Como los hombres no lloran, aunque ganas no faltan, decide usted irse al trabajo en autobús. En el camino, naturalmente, se le va a hacer puñetas el paraguas con la ventolera. Llega a la parada. El primer autobús pasa de largo. El segundo va lleno y tienen que dejar gente fuera. El tercero está todo ocupado por dos carritos de bebé que se ubican tontamente en el centro, en vez de en la parte de atrás, donde no cortarían el paso. Y la segunda en todo el morro: no hay cambio a un billete de veinte euros.

Se baja usted del autobús. Menos mal que llueve ya poco. Busca un kiosco donde comprar un bonobús que compartir con la parienta y los niños, que no se pueden montar los pobres en el Búho Bus las noches de parranda, por no sé qué problema de no estar empadronados en no sé qué año. Y la odisea continúa porque en el kiosco de la esquina el buen hombre que achica agua le mira con mala cara y le dice que no, que bonobuses ya no vende.

Busca otro kiosco, y la misma historia. Y otro, y otro. Los bonobuses son más difíciles de encontrar hoy que la proverbial aguja en el pajar. Nadie los tiene ya disponibles. Los kiosqueros, indignados y con razón, se quejan de los abusos de las fianzas que tienen que pagar para venderlos al respetable, y la miseria que les deja por el esfuerzo: total, que poco a poco ya no los quiere vender nadie. En los autobuses no los venden, como sería lógico, pero tampoco ponen muy buena cara, lo ha visto usted esta mañana, cuando pretende que les den el cambio de un billete grande que todos sabemos que no lo es tanto.

**Completa lo siguiente:**
• 1. Reproduce el fragmento del texto sobre los bonobuses comprendido entre "Como los hombres" y "de veinte euros.", ambos incluidos.
• 2. En el texto sobre los bonobuses, ¿qué ocupa el tercer autobús que llega a la parada?
• 3. Resume en forma de lista el párrafo del texto sobre los bonobuses que empieza con "Busca otro kiosco, y la misma historia".

**Entradas extraídas:**

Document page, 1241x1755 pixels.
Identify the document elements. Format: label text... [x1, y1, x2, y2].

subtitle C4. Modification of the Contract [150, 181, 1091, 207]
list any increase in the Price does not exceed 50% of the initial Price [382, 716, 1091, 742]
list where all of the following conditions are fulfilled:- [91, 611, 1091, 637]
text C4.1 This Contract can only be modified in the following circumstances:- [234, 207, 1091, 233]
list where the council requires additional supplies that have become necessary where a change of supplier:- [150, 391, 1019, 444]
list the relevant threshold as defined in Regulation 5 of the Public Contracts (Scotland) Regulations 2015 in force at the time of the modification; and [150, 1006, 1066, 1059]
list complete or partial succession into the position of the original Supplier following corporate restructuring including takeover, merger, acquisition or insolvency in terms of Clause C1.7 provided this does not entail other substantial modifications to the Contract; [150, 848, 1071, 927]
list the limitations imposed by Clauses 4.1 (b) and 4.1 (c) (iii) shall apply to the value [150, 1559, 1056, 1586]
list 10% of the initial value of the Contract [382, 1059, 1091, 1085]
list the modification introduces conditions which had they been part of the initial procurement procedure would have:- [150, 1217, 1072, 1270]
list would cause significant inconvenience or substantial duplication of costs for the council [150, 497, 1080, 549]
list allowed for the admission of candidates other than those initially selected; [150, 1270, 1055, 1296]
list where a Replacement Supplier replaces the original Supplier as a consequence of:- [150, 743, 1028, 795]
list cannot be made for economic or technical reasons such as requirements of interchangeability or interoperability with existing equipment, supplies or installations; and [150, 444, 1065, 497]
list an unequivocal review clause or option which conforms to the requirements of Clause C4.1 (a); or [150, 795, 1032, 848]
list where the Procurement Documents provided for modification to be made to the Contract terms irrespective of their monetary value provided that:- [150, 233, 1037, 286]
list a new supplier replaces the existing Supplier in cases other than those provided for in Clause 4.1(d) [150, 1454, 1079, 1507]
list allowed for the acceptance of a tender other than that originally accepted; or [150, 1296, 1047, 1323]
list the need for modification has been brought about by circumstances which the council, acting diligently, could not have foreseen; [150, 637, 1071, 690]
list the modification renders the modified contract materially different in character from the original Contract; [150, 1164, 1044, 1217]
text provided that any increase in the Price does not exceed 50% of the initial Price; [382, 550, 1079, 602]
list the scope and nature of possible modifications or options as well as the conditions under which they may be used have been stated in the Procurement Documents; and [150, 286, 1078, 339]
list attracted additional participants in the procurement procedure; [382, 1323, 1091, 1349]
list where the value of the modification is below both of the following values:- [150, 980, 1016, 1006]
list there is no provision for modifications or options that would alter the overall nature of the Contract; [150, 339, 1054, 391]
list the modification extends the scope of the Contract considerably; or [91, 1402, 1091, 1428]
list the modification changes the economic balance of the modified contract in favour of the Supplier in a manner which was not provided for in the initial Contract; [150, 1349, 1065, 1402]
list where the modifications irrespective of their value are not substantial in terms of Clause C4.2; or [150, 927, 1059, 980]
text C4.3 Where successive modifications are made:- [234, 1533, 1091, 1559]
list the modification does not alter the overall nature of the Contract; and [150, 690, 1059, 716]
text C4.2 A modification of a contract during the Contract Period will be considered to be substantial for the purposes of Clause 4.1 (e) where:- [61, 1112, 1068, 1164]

--

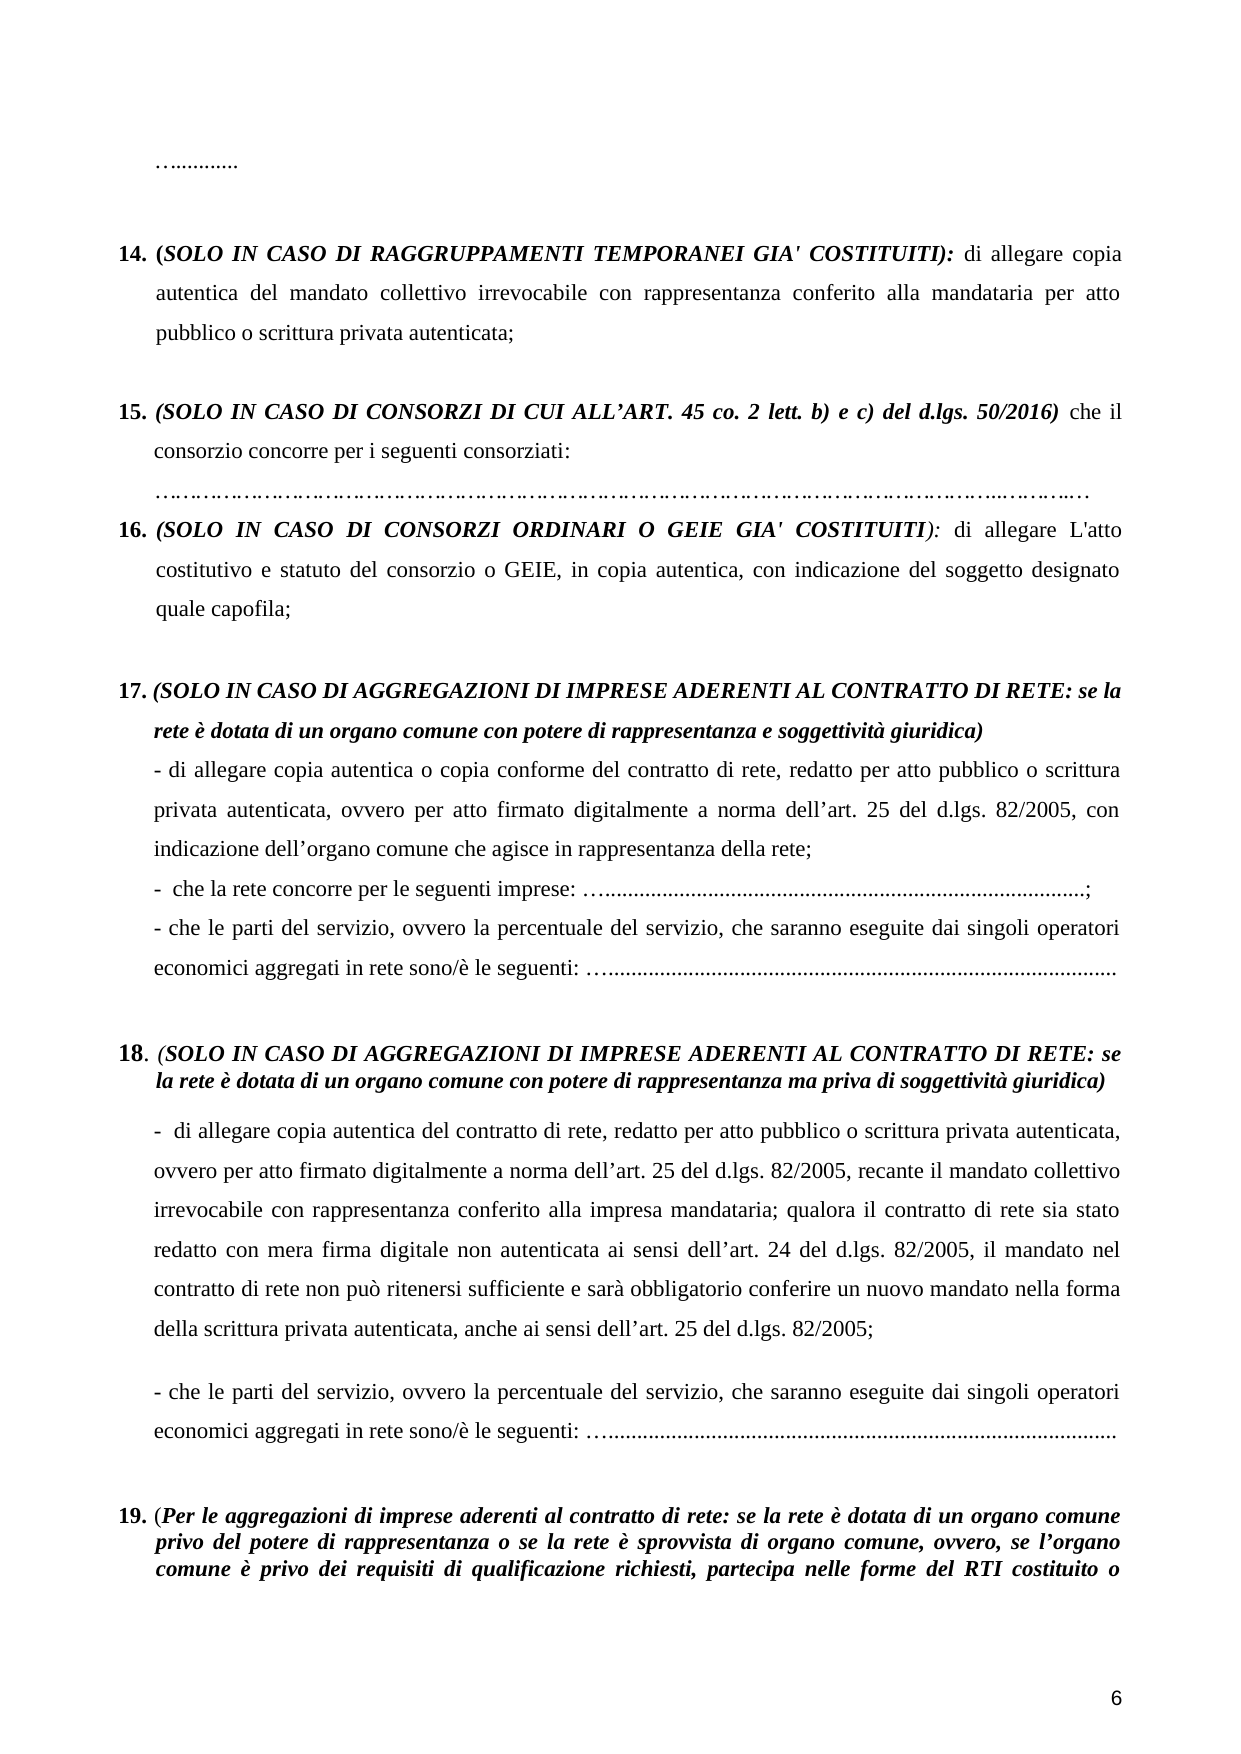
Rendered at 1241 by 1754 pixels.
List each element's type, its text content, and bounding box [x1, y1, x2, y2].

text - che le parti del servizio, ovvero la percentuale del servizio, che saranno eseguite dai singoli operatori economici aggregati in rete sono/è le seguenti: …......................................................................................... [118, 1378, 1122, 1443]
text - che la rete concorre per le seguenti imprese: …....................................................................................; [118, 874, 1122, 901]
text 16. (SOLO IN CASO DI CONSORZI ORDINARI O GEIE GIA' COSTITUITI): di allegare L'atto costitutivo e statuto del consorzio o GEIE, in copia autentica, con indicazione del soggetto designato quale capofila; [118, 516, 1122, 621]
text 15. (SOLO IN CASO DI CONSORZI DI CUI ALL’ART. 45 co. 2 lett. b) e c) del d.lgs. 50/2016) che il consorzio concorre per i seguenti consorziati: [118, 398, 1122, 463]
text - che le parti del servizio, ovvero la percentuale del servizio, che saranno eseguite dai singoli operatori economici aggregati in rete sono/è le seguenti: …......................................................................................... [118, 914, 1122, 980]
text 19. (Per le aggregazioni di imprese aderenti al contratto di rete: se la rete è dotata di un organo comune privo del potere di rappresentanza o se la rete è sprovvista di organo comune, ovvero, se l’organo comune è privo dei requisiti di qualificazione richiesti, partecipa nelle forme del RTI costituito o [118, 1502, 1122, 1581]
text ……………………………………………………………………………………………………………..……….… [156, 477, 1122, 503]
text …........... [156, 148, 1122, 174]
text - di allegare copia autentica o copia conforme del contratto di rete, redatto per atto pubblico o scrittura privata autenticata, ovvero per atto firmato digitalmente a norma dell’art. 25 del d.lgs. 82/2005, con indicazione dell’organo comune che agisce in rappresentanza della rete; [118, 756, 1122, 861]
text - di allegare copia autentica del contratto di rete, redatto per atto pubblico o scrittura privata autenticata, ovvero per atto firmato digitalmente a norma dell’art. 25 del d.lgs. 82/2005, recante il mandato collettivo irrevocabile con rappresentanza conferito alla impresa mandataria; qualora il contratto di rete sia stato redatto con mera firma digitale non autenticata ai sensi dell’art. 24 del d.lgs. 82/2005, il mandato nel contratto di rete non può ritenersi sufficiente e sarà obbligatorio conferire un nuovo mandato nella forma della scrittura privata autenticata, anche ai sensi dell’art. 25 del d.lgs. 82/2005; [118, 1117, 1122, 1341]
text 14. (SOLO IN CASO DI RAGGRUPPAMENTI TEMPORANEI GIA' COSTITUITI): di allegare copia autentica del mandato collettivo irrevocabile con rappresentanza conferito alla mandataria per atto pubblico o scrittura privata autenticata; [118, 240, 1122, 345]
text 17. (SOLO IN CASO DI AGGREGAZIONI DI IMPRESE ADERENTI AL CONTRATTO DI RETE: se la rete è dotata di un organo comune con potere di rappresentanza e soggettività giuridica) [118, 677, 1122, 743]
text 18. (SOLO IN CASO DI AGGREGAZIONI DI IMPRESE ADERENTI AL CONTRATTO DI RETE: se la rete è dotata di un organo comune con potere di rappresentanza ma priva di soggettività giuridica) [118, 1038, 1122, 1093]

**Ejercicios resueltos:**
• 1.
Como los hombres no lloran, aunque ganas no faltan, decide usted irse al trabajo en autobús. En el camino, naturalmente, se le va a hacer puñetas el paraguas con la ventolera. Llega a la parada. El primer autobús pasa de largo. El segundo va lleno y tienen que dejar gente fuera. El tercero está todo ocupado por dos carritos de bebé que se ubican tontamente en el centro, en vez de en la parte de atrás, donde no cortarían el paso. Y la segunda en todo el morro: no hay cambio a un billete de veinte euros.

• 2. Dos carritos de bebé colocados en el centro, en vez de en la parte de atrás.

• 3.
- Ningún kiosco tiene ya bonobuses disponibles; encontrarlos es más difícil que hallar una aguja en un pajar.
- Los kiosqueros se quejan de las fianzas abusivas que deben pagar para venderlos y de lo poco que ganan con ello.
- Por eso, poco a poco, nadie quiere venderlos.
- En los autobuses tampoco se venden, y ponen mala cara cuando se pide cambio de un billete grande.